Food for Thought: The European Union has finally decided to allow some genetically modified corn to enter its organic-only borders. Europeans are terrified of modified plants and animals -- what they refer to as Frankenfood. That's fine, they can eat what they want. But their phobia has prevented life-saving food from helping starving people in Africa and in other developing countries.
I once had the pleasure of talking to Norman Borlaug. He is from Iowa but spent much of his life in developing countries helping the poor. In the 1960s, he developed a genetically modified strain of wheat that increased production many times over in India and Pakistan without heavy use of fertilizer and pesticides, and with minimal use of new land.
His contributions stopped mass starvation on the Indian subcontinent. The agricultural remedies worked so well that Norman Borlaug won the Nobel Prize for Peace in 1970. He didn't win the Nobel Prize for Chemistry or any other science. The invention was so overwhelming, he won the Peace prize. (And this was before the award became so political and before goons like Henry Kissinger and Yasser Arafat were deemed winners.)

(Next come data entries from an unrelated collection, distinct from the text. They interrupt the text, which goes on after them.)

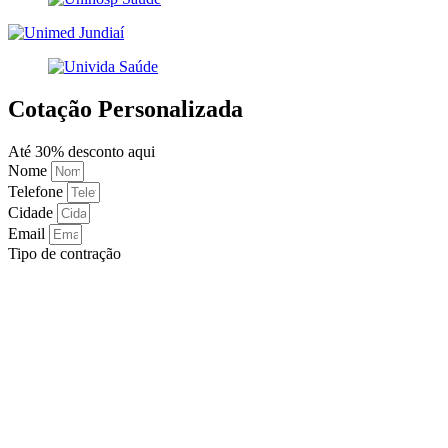
Cotação Personalizada
Até 30% desconto aqui
Nome
Telefone
Cidade
Email
Tipo de contração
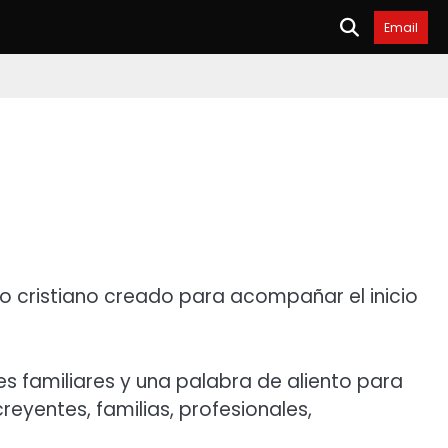
Email
io cristiano creado para acompañar el inicio
 familiares y una palabra de aliento para
eyentes, familias, profesionales,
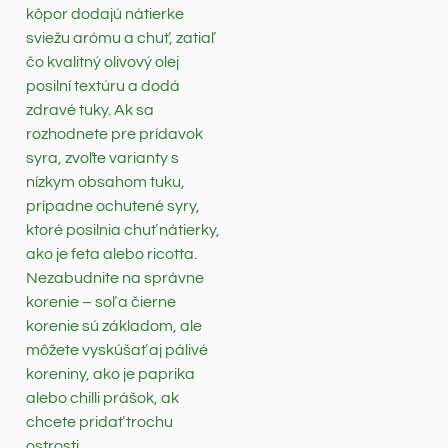
kôpor dodajú nátierke
sviežu arómu a chuť, zatiaľ
čo kvalitný olivový olej
posilní textúru a dodá
zdravé tuky. Ak sa
rozhodnete pre prídavok
syra, zvoľte varianty s
nízkym obsahom tuku,
prípadne ochutené syry,
ktoré posilnia chuť nátierky,
ako je feta alebo ricotta.
Nezabudnite na správne
korenie – soľ a čierne
korenie sú základom, ale
môžete vyskúšať aj pálivé
koreniny, ako je paprika
alebo chilli prášok, ak
chcete pridať trochu
ostrosti.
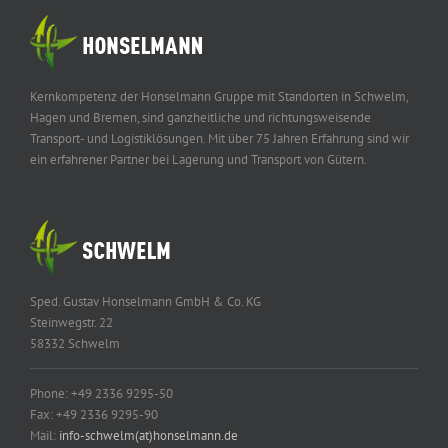
Kernkompetenz der Honselmann Gruppe mit Standorten in Schwelm,
Hagen und Bremen, sind ganzheitliche und richtungsweisende
Transport- und Logistiklösungen. Mit über 75 Jahren Erfahrung sind wir
ein erfahrener Partner bei Lagerung und Transport von Gütern.
Sped. Gustav Honselmann GmbH & Co. KG
Steinwegstr. 22
58332 Schwelm
Phone: +49 2336 9295-50
Fax: +49 2336 9295-90
Mail:
info-schwelm(at)honselmann.de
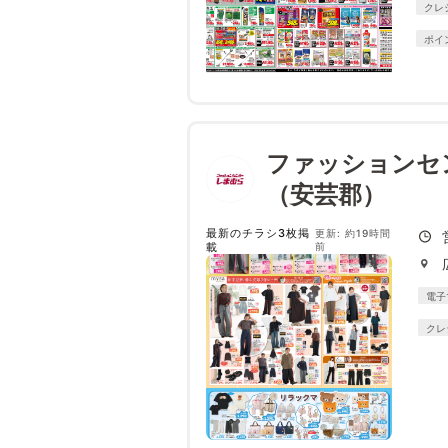
クレ
ポイ
ファッションセ
（安芸郡）
最新のチラシ3枚掲
更新: 約19時間
載
前
電子
クレ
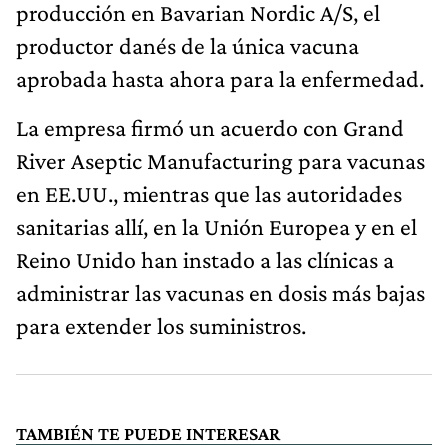
producción en Bavarian Nordic A/S, el
productor danés de la única vacuna
aprobada hasta ahora para la enfermedad.
La empresa firmó un acuerdo con Grand
River Aseptic Manufacturing para vacunas
en EE.UU., mientras que las autoridades
sanitarias allí, en la Unión Europea y en el
Reino Unido han instado a las clínicas a
administrar las vacunas en dosis más bajas
para extender los suministros.
TAMBIÉN TE PUEDE INTERESAR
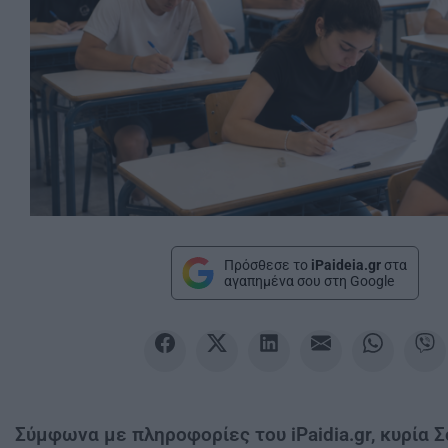
Πρόσθεσε το
iPaideia.gr
στα
αγαπημένα σου στη Google
Σύμφωνα με πληροφορίες του iPaidia.gr, κυρία 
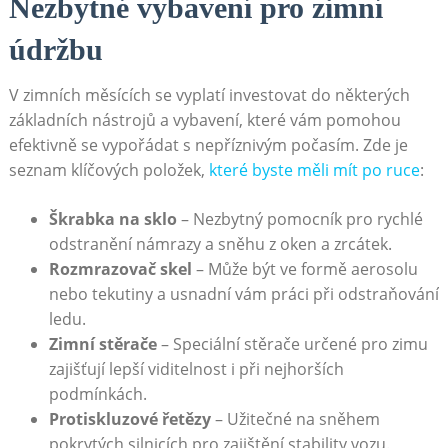
Nezbytné vybavení⁢ pro‌ zimní
údržbu
V zimních měsících se vyplatí investovat do⁣ některých
základních nástrojů‌ a⁣ vybavení, které vám pomohou
efektivně se vypořádat s nepříznivým počasím. Zde je
seznam klíčových položek,
které byste měli mít po ruce
:
Škrabka na‍ sklo
– Nezbytný pomocník pro⁤ rychlé
odstranění námrazy a sněhu z oken a zrcátek.
Rozmrazovač skel
– Může být ​ve formě aerosolu ​
nebo tekutiny a usnadní vám⁢ práci při odstraňování
ledu.
Zimní ‍stěrače
– Speciální stěrače určené pro zimu
zajišťují lepší viditelnost i při nejhorších
podmínkách.
Protiskluzové řetězy
⁤– Užitečné na ⁣sněhem
pokrytých silnicích pro zajištění stability vozu.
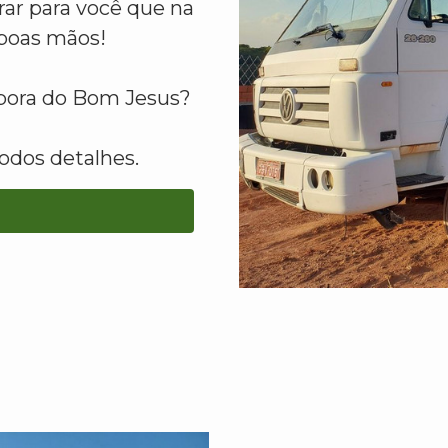
ar para você que na
boas mãos!
apora do Bom Jesus?
odos detalhes.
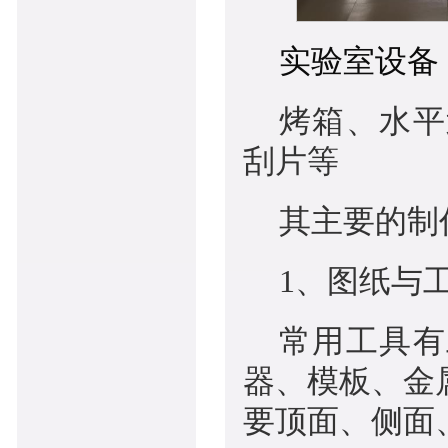
实验室设备
烤箱、水平
刮片等
其主要的制
1、图纸与
常用工具有
器、模板、金
要顶面、侧面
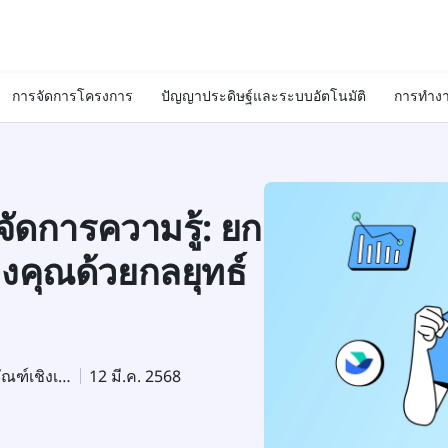
การจัดการโครงการ
ปัญญาประดิษฐ์และระบบอัตโนมัติ
การทำงา
ัดการความรู้: ยก
งคุณด้วยกลยุทธ์
ผู้เชี่ยวชาญด้านการตลาดผลิตภัณฑ์เชิงเทคนิค
12 มี.ค. 2568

When Mr. Borlaug turned his attention to the widespread starvation in Africa, environmentalists interfered, arguing that genetically modified plants and animals are too dangerous. Mr. Borlaug told me the fear of genetically modified foods is ridiculous. For one, there has never been any scientific evidence to show that modified foods are any more dangerous than organic.
Also, plants and animals have been getting genetically modified for thousands of years. The modifications weren't done under a microscope, but through selective breeding. That's why you don't see the corn you buy at the grocery store growing among the wildflowers on the side of the road. For centuries, mankind has been modifying the vegetable to make it more hardy, more nutritious, and easier to grow.
Now breeding is made to be more precise in a lab. This will bring better results, not worse.